Sunday, 30 March 2014

UN condemns N Korea missile launch

The Security Council has agreed to "consult on an appropriate response" to the launch [EPA]

The United Nations Security Council has condemned North Korea's test-firing of two medium-range ballistic missiles as violations of council resolutions.
The council met Thursday evening after the United States asked for an urgent meeting. It was unclear what kind of response the US was seeking, but Ambassador Samantha Power walked out with no comment to reporters, the Associated Press news agency reported.
"Members of the Security Council condemned this launch as a violation of Security Council resolution(s)," Luxembourg's UN Ambassador Sylvie Lucas, president of the 15-nation Security Council for the month of March, said.
"Council members agreed to consult on an appropriate response."
"There was unanimous condemnation of the launches," Lucas told journalists, adding that, "We also all agreed that this response should be given quickly."
The launch of the Rodong missiles on Wednesday - for the first time since 2009 - violates UN resolutions banning ballistic missile launches and marks a major escalation from a series of shorter-range rocket launches the North has staged in recent weeks to protest annual military drills by the US and South Korea.

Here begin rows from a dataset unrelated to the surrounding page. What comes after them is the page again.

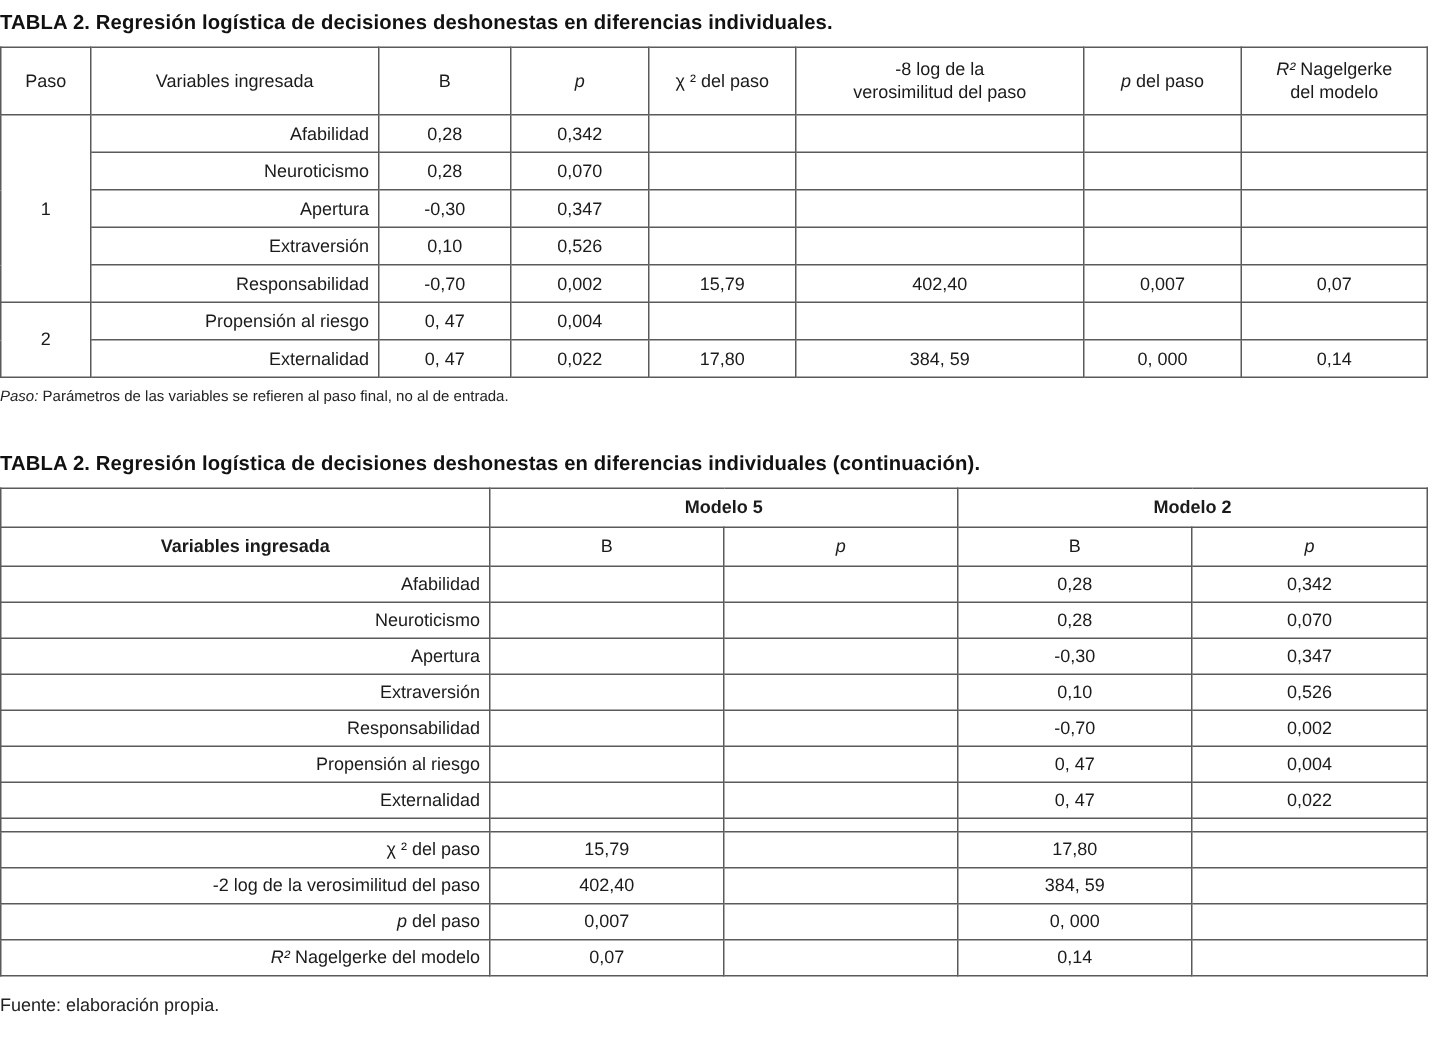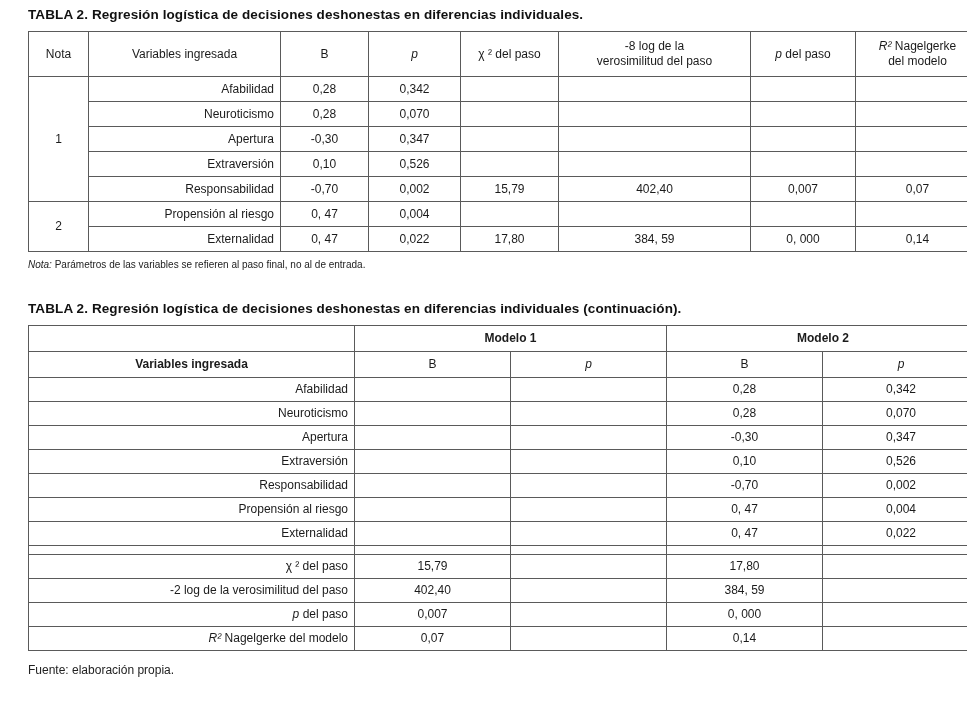--- a/index.html
+++ b/index.html
@@ -11,7 +11,7 @@
     color: #1b1b1b;
     overflow: hidden;
   }
-  .page { padding: 7px 5px; margin-left: 23px; }
+  .page { padding: 7px 0; }
   .tbl-title {
     font-size: 13.5px;
     font-weight: bold;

Several council diplomats said negotiations on possible council action would likely continue into next week, the Reuters news agency reported. 
Blacklist possibility
There is a possibility, the diplomats said, of the Security Council's North Korea sanctions committee expanding the current UN blacklist to include additional North Korean entities involved in Pyongyang's missile program. But they said it could take weeks to reach agreement.

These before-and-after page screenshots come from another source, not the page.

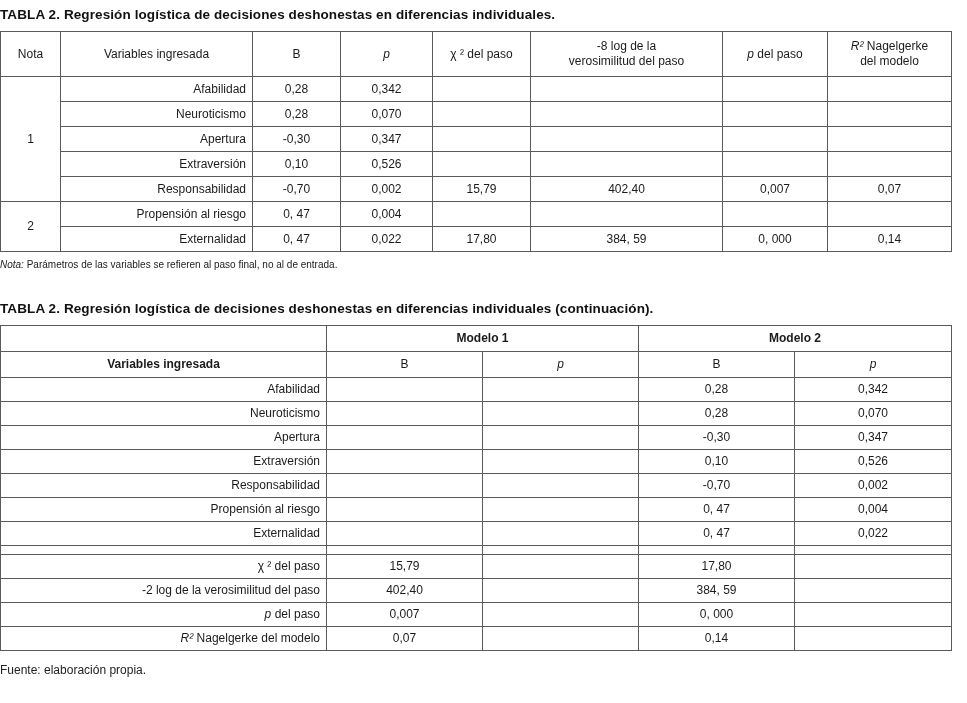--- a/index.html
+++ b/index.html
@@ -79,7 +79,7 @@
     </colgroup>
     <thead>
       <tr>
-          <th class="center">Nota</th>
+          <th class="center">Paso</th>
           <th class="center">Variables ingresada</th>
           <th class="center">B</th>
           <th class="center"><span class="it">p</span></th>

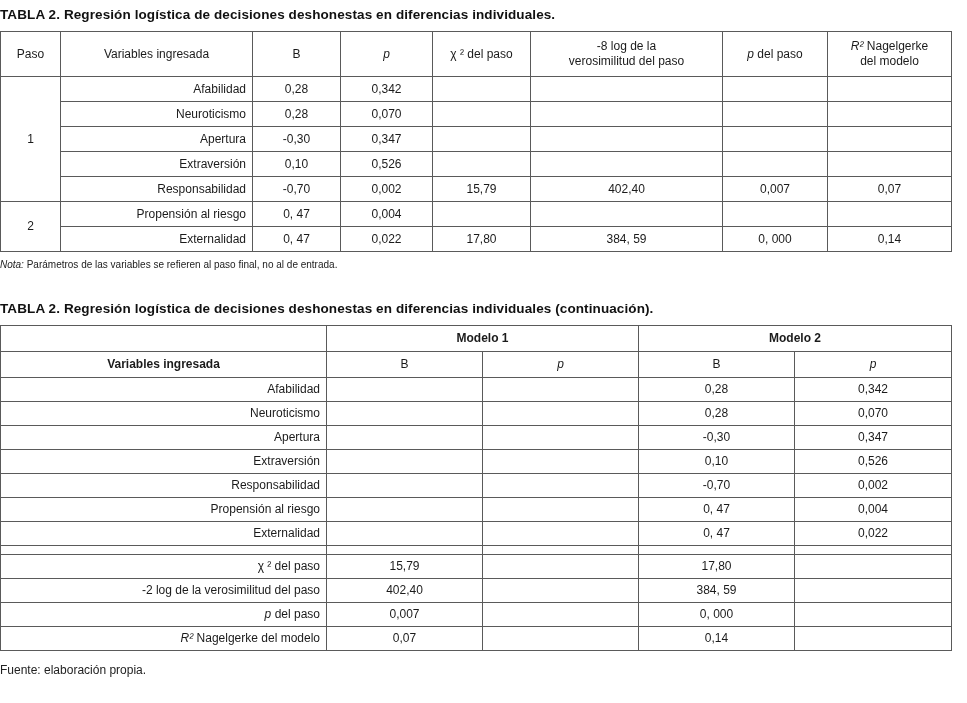--- a/index.html
+++ b/index.html
@@ -160,7 +160,7 @@
       </tbody>
   </table>
 
-  <div class="note"><span class="it">Nota:</span><span> Parámetros de las variables se refieren al paso final, no al de entrada.</span></div>
+  <div class="note"><span class="it">Paso:</span><span> Parámetros de las variables se refieren al paso final, no al de entrada.</span></div>
 
   <div class="tbl-title second">TABLA 2. Regresión logística de decisiones deshonestas en diferencias individuales (continuación).</div>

"That (expanding the blacklist) would be an appropriate response by the council," a Western diplomat told Reuters on condition of anonymity. "The first step will be some kind of more formal statement condemning the launch."
The ability of the council to take such steps will depend on China, a veto-wielding council member and North Korea's traditional ally and most significant trading partner. Beijing issued a muted response to the North Korean launch on Thursday.
"In the present situation, all sides ought to dedicate themselves to maintaining peace and stability on the Korean peninsula," Foreign Ministry spokesman Hong Lei told a regular briefing.
During Thursday's closed-door council session in New York, Beijing's delegation reiterated that the Chinese wanted de-nuclearisation of the Korean peninsula and to resume stalled six-party aid-for-disarmament talks among the two Koreas, China, Japan, Russia and the United States, a Western diplomat said.